PORTLAND – Banks, hospitals, government agencies and utilities in the United States are required by law to have disaster plans for things like the swine flu outbreak. Many large businesses have made preparations voluntarily.

But most small businesses remain vulnerable to disasters like a pandemic. It doesn’t have to be that way, according to Eric Blom with Broadreach Public Relations in Yarmouth, which has provided pandemic response planning services to its clients.

He offers the following advice to small businesses:

• Identify key employees, vendors and processes: Pinpoint critical aspects of your business and also those portions of the operation that are less important, in case you need to shift resources as employees or vendors become ill. Prepare today to ensure there is continuity in case of illness, through cross-training, creation of backup processes and identification of fall-back scenarios.

• Prepare a response plan: Draft a document that includes clear succession and chain-of-command responsibilities, in the event of a pandemic. Figure out what new work arrangements might be allowed and what technology would support it.

• Keep people healthy: Sick-leave policies should encourage people to stay away from work when ill and not punish them for keeping themselves – and their germs – at home.
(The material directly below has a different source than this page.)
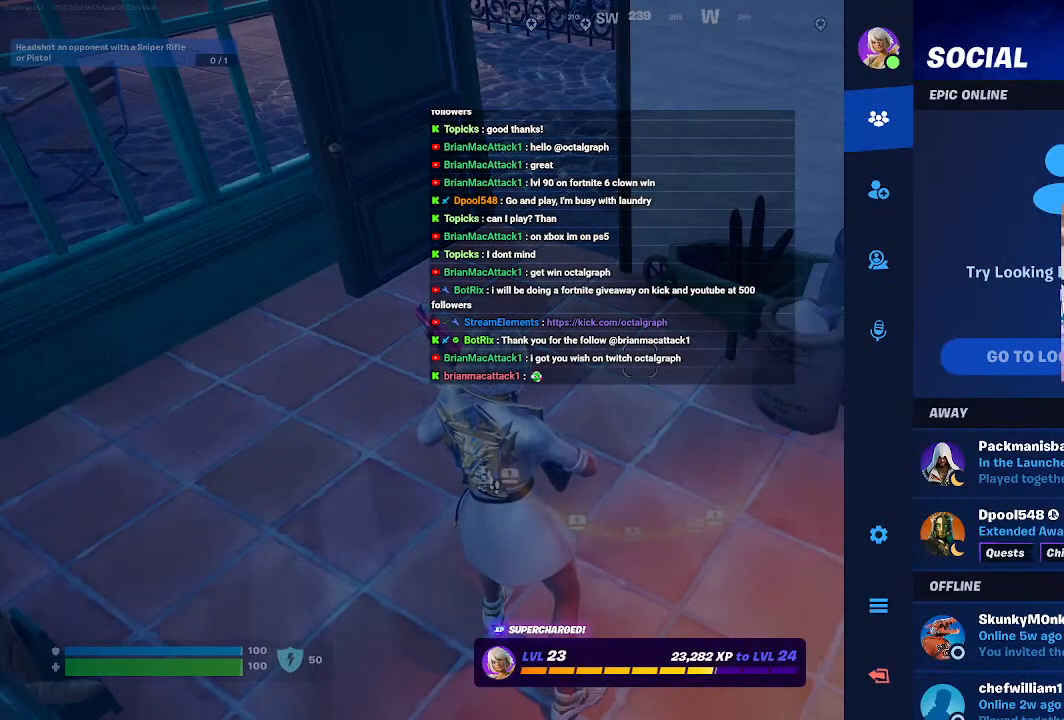
{"dt_ms": 500, "buttons": [], "left_stick": "center", "right_stick": "center", "events": []}
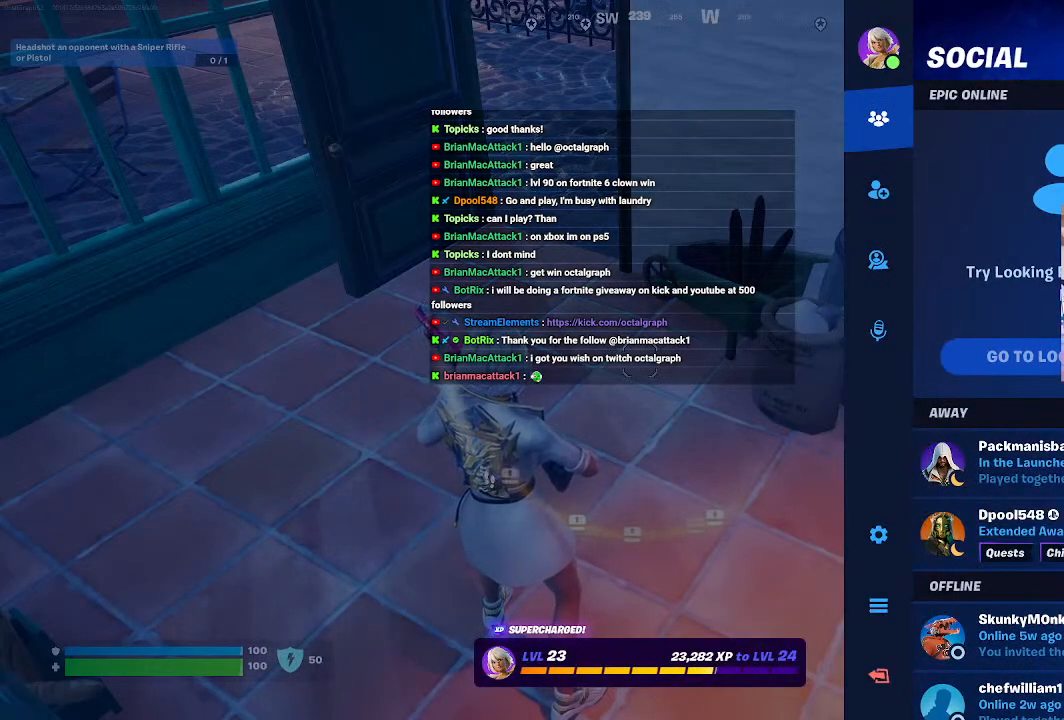
{"dt_ms": 500, "buttons": [], "left_stick": "center", "right_stick": "center", "events": []}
Require people to use good hygiene, such as washing hands often and keeping public spaces disinfected. Provide hand sanitizers in those areas where hand washing is not easily completed and keep fresh-air circulating.
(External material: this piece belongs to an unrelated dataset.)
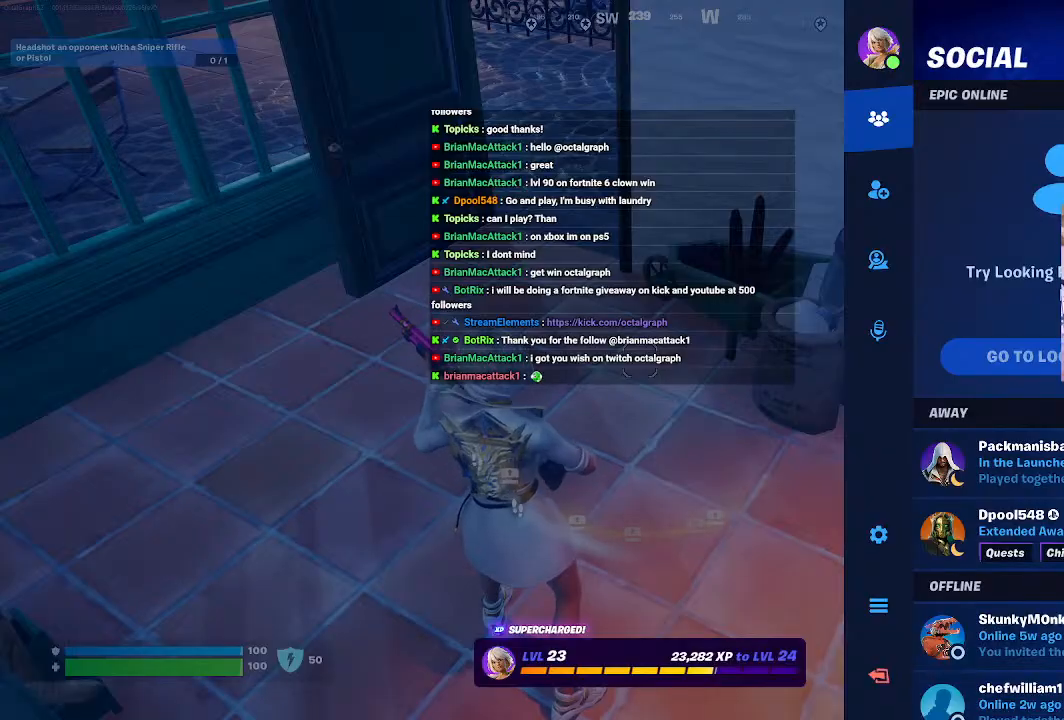
{"dt_ms": 500, "buttons": ["B"], "left_stick": "center", "right_stick": "center", "events": [[467, "B", "down"]]}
• Communicate effectively: Make sure there is a well-defined plan for external and internal communications. Having a great response plan in place doesn’t do you any good if nobody knows how to execute it and if others involved, including customers and suppliers, aren’t aware of how they fit in. The plan should centralize key information in a location that other involved parties can access and include written procedures for how to communicate with those outside the organization.

• Create a checklist of tasks to be completed and delegate responsibilities where possible.

• Tap the knowledge and creativity of workers, vendors, customers and colleagues.

Even if the plan is ultimately never used, the process itself will produce benefits, Blom said, by helping a company understand its own business better. And the document will be there to help the firm respond to other unforeseen events.